La flamme de la bougie éclaire faiblement le coin du bureau. Chloé s'affale dans le fauteuil, allume sa cigarette, elle revoit ce matin, il y a dix jours, il y a dix siècles.

- Bonjour Didou ! Didou dort encore, il n'a même pas bougé, Chloé tire les rideaux s'approche du petit lit.

- Debout paresseux ! L'enfant ne bouge pas, Maman pose sa main sur le front de bébé, il est glacé, elle tire prestement la couverture, inerte, bébé est inerte, la peur lui tord le ventre. Elle soulève son Didou, les bras pendent, les jambes aussi, c'est une poupée de chiffon qu'elle tient dans ses bras. Un cri de bête jaillit de sa poitrine, NON pas lui, mon bébé n'est pas mort, pas LUI ! Tous mais pas LUI !

Elle a appellé Camille, son amie, sa presque soeur, celle qui ne l'a jamais abandonnée, quand Fred est parti, elle était là, Camille mon autre moi. J'arrive, a-t-elle simplement dit, ne touche à rien tu m'entends... A rien, ne préviens personne, j'arrive...

Elles sont allées voir Matéo, le vieux Manouche, un Rom. Il vit à l'écart à la limite du village, il habite toujours sa vieille "verdine", trop vieux pour suivre la tribu, ses yeux ne voient presque plus. Tu me donneras tout ce que tu possèdes, ton argent, tes bijoux, ta maison. Chloé a tout donné, tout signé. Pas pour moi, a dit Matéo, pour ma petite fille, moi j'vais bientôt crever, alors...

Chloé est repartie avec dix bougies bleues. Tu devras allumer la première à 22 heures, ensuite, chaque jour quand la bougie sera prête de s'éteindre, tu allumeras la suivante à sa flamme, et ainsi de suite.
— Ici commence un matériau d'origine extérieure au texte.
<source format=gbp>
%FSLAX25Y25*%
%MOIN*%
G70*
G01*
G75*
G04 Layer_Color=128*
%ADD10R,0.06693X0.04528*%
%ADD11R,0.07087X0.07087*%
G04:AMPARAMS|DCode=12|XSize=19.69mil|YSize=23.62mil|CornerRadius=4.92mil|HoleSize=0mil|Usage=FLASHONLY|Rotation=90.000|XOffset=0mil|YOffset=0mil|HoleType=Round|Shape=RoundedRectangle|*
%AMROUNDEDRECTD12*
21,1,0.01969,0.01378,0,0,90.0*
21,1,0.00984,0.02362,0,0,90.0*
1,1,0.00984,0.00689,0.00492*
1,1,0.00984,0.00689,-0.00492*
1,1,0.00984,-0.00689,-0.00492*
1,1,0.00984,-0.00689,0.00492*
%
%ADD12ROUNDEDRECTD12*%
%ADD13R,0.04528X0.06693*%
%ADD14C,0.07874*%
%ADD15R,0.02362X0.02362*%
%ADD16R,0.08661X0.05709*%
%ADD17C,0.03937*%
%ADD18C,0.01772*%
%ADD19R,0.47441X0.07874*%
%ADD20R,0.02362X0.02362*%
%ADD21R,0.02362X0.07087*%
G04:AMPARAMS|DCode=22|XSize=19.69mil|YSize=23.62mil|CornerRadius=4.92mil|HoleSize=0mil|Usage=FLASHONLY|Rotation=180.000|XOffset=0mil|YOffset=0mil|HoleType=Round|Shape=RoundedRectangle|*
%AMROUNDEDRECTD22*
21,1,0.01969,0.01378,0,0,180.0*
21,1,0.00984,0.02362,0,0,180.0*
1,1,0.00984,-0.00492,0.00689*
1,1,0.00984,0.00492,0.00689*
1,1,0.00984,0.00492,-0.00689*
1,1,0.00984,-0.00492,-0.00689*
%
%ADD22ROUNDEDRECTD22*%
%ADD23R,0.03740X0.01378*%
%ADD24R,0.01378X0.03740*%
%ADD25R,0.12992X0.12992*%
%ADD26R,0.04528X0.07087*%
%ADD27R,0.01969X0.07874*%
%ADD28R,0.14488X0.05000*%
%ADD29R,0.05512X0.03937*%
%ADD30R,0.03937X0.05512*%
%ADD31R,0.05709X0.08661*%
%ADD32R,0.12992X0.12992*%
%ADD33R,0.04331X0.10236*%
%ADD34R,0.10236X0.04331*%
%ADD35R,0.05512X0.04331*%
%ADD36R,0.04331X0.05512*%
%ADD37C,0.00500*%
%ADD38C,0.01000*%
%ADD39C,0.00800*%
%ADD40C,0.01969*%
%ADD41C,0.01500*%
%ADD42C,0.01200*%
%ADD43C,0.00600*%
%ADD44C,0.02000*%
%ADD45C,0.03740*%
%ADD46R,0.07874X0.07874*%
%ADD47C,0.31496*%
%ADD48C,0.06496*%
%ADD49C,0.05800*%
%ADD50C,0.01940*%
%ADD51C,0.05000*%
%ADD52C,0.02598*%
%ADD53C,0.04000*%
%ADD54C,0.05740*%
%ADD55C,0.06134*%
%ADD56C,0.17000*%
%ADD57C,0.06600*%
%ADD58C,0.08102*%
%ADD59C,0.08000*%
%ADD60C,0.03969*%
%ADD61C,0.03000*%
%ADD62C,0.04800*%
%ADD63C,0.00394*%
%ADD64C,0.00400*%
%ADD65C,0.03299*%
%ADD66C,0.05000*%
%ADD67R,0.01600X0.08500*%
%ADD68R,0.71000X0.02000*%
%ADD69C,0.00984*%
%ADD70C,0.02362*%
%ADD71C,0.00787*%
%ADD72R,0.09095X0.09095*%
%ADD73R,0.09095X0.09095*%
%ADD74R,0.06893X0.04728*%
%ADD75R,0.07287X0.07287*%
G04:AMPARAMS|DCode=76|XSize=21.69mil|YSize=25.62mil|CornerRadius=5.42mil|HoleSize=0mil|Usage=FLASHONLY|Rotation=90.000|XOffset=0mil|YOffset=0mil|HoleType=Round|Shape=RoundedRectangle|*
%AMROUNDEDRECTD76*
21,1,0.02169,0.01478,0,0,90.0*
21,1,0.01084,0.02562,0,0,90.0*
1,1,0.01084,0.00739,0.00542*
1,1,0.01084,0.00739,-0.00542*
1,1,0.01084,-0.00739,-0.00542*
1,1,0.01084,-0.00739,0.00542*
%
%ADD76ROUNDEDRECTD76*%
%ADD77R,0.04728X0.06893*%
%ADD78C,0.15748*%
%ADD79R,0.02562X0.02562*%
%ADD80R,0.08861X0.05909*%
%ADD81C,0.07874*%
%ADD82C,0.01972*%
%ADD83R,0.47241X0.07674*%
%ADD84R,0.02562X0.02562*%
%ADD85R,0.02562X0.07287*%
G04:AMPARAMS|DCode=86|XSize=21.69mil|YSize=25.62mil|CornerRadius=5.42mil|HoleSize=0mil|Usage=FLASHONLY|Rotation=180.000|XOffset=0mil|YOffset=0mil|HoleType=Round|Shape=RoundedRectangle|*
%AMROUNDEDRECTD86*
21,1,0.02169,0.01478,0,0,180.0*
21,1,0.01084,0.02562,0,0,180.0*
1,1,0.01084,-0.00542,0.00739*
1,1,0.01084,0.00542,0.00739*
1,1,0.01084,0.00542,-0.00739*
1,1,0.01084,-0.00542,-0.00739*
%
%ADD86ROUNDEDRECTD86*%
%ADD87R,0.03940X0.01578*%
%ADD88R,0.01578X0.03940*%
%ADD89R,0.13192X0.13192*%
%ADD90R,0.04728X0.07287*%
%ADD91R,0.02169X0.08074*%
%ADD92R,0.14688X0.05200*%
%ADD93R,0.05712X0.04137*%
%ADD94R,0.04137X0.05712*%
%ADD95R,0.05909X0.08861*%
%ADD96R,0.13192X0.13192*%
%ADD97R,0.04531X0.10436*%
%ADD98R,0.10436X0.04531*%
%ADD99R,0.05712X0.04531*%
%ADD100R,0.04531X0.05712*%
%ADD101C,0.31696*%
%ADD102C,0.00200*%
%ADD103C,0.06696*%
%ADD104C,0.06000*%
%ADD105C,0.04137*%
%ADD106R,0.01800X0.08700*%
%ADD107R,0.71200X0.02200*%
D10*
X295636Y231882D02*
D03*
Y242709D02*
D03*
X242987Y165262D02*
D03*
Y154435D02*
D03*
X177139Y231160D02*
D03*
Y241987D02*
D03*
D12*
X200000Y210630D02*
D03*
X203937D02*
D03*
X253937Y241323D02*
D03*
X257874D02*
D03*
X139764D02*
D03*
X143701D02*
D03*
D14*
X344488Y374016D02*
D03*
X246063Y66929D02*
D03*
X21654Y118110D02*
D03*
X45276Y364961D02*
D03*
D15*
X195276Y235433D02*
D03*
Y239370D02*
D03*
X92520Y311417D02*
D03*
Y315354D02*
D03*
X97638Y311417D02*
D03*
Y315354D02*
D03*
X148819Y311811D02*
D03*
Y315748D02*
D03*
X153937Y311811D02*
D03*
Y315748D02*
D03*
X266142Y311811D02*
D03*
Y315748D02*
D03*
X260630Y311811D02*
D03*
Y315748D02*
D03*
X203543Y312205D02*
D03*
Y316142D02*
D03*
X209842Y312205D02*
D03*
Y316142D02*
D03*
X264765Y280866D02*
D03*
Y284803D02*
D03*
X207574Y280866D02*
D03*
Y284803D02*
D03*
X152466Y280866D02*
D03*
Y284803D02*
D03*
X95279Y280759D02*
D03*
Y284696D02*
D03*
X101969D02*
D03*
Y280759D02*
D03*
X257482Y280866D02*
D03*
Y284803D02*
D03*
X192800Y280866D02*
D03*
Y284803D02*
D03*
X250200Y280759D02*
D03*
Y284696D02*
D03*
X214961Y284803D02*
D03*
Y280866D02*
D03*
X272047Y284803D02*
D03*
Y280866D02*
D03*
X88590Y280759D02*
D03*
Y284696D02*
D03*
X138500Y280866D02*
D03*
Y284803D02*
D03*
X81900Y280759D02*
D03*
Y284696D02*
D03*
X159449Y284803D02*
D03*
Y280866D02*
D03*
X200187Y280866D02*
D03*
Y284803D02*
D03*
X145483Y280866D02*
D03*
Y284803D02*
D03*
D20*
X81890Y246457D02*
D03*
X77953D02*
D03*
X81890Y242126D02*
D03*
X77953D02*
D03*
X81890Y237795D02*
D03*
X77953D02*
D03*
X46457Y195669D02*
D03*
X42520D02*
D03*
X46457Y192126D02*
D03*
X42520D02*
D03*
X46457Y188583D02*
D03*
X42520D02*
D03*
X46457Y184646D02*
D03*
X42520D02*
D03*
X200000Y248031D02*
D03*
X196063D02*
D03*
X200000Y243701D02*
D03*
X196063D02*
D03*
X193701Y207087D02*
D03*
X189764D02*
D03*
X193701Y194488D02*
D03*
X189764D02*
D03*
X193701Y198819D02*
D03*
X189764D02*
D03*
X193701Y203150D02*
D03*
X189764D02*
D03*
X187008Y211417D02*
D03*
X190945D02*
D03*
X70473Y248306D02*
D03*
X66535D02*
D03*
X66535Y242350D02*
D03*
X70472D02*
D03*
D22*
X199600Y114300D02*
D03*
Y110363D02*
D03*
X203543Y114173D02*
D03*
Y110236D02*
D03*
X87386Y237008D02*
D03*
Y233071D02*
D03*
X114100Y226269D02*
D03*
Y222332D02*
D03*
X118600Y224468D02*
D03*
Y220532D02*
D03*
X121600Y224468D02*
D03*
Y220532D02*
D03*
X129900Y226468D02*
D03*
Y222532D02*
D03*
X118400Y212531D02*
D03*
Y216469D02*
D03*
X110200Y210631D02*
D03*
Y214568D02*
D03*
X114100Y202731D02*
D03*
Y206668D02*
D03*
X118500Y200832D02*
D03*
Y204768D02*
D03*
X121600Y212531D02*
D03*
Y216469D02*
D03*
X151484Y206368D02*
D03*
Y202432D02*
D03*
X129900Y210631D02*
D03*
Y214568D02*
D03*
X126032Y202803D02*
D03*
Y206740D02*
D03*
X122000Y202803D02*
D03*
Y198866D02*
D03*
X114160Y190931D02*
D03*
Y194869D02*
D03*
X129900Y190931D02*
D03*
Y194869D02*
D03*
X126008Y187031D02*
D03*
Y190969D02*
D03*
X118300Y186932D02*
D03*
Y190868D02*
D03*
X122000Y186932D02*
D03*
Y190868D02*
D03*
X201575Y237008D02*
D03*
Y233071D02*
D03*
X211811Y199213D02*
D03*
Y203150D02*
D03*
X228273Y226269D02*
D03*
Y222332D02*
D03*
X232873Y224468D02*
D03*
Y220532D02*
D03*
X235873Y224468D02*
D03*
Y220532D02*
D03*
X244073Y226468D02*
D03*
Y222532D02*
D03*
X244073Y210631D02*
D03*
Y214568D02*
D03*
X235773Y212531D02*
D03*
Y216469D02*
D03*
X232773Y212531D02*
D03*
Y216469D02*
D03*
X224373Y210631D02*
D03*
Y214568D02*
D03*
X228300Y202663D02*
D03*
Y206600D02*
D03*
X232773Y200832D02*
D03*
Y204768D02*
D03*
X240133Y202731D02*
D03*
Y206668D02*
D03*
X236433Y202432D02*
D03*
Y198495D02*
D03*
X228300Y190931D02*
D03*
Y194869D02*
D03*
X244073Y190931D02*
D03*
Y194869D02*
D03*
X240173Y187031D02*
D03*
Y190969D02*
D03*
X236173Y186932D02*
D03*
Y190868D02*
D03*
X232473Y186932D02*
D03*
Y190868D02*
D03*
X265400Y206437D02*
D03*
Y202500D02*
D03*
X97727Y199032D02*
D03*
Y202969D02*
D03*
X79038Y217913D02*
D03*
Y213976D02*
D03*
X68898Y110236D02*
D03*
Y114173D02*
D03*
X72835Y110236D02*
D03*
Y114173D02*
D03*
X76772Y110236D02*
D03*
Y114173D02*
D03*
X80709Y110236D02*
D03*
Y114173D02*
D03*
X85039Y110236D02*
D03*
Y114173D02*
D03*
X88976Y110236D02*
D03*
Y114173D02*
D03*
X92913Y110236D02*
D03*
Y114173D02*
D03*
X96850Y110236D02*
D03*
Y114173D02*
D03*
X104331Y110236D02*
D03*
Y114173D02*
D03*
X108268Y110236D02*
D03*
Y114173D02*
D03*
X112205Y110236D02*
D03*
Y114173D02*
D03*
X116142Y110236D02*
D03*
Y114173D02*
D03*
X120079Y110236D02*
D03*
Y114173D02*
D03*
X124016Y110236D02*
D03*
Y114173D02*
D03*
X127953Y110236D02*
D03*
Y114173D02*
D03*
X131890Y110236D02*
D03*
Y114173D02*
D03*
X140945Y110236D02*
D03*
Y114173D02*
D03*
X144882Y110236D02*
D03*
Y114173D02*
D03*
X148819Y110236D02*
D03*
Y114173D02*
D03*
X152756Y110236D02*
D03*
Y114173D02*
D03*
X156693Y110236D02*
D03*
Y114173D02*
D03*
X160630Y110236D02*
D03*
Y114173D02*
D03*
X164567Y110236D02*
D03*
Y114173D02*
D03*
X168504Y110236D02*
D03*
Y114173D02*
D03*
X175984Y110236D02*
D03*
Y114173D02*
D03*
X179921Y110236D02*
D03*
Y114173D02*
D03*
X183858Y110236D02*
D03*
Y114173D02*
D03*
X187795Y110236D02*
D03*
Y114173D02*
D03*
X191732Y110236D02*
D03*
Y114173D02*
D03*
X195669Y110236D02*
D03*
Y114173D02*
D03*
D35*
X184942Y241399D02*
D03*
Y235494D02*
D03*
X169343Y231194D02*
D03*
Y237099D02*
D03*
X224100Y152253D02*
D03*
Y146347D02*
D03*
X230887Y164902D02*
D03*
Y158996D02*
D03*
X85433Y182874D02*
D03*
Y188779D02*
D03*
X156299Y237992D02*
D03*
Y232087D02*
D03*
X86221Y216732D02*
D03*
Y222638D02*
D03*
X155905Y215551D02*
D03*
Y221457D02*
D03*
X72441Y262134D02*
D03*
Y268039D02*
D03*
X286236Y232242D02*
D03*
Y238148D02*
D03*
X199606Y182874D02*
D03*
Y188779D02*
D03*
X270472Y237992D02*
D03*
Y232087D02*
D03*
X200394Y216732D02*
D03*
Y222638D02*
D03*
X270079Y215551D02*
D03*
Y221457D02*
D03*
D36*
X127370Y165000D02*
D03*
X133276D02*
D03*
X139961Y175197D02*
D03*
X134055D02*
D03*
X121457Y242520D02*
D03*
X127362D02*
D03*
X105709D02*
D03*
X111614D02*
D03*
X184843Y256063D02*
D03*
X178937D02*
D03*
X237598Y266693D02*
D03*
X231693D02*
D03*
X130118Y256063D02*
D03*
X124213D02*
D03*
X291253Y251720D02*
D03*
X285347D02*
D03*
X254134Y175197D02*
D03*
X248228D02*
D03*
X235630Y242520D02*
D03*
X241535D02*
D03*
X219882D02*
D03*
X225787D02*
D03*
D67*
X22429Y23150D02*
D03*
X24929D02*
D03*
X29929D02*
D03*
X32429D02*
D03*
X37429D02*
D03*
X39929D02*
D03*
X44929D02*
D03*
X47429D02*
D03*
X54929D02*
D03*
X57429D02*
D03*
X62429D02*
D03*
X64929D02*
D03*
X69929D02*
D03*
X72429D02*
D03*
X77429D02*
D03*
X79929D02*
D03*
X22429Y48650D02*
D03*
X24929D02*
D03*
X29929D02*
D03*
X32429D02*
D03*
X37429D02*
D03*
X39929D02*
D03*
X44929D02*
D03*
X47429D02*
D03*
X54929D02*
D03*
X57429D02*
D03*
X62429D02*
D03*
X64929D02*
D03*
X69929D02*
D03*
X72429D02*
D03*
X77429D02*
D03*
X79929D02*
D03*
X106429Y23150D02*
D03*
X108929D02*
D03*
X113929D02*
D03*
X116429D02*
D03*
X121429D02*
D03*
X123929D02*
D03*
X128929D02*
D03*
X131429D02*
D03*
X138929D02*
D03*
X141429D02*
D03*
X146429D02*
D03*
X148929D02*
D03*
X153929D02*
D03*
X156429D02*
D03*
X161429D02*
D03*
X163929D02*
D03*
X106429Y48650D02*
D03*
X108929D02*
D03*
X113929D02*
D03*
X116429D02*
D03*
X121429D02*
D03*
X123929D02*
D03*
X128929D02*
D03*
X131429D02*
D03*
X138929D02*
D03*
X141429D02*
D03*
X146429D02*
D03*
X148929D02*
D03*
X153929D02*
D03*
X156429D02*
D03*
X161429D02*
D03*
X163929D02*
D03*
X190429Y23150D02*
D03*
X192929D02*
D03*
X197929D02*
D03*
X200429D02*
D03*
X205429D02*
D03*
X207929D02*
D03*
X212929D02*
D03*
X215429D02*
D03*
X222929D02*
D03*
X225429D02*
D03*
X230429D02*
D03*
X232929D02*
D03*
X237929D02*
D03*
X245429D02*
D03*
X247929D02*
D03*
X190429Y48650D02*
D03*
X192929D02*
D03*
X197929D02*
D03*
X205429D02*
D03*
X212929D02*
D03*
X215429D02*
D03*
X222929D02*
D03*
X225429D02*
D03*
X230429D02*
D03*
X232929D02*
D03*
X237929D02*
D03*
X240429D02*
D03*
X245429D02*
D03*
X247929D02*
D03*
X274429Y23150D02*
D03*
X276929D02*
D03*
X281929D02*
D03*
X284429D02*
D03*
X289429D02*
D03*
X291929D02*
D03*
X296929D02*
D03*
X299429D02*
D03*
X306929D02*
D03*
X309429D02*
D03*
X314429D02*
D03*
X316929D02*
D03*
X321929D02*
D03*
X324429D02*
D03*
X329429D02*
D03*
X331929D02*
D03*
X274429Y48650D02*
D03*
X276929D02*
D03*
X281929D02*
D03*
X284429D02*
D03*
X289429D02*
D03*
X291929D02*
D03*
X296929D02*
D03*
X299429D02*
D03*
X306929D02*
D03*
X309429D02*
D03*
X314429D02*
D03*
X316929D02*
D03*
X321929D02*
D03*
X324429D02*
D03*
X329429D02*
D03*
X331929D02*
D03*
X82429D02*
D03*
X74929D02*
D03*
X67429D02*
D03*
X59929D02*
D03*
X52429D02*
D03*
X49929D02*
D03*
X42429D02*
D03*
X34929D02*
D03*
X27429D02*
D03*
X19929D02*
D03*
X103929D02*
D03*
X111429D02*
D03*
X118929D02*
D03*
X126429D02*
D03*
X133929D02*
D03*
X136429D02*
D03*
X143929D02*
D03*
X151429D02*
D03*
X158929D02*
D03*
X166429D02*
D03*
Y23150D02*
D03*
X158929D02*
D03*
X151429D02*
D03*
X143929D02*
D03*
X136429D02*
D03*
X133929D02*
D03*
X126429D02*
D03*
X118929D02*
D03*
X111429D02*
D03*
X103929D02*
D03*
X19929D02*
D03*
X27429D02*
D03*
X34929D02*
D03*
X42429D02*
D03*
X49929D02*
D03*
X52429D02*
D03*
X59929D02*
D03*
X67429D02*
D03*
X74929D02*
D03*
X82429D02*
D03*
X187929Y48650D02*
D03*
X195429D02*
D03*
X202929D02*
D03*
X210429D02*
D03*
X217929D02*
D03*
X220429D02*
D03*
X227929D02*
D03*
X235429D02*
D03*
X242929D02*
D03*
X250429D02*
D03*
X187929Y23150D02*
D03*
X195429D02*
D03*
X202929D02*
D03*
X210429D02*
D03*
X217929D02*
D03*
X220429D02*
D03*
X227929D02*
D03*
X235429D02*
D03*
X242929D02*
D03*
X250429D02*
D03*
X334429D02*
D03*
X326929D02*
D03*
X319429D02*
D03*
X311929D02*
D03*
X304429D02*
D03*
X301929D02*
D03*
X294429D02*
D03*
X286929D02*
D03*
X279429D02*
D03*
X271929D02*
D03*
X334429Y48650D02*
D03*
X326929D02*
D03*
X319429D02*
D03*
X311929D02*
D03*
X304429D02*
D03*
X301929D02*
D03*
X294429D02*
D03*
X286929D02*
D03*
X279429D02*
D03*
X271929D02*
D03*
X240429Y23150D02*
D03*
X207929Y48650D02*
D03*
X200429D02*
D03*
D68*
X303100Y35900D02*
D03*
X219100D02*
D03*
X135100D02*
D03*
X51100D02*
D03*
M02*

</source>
Le soir même, à 22 heures, Chloé a allumé la bougie. A l'étage, la voix de Didou a crié :

- Tu ne m'as pas fait mon bisou-câlin, et pis t'as pas lu OUI-OUI. Maman est montée comme une folle, a serré Bébé très fort. Tu m'fais mal, a-t-il protesté.

Et voilà, la dixième bougie est là, sa flamme commence à vaciller. Alors Chloé se lève. D'un geste las, elle ouvre le tiroir du joli bureau "Chippendale", sa main plonge, et ressort armée d'un Lüger. Ce pistolet, elle le tient de son grand-père, ramassé sans doute sur le cadavre d'un officier Allemand.

La bouche grande ouverte, le canon glisse lentement entre ses dents.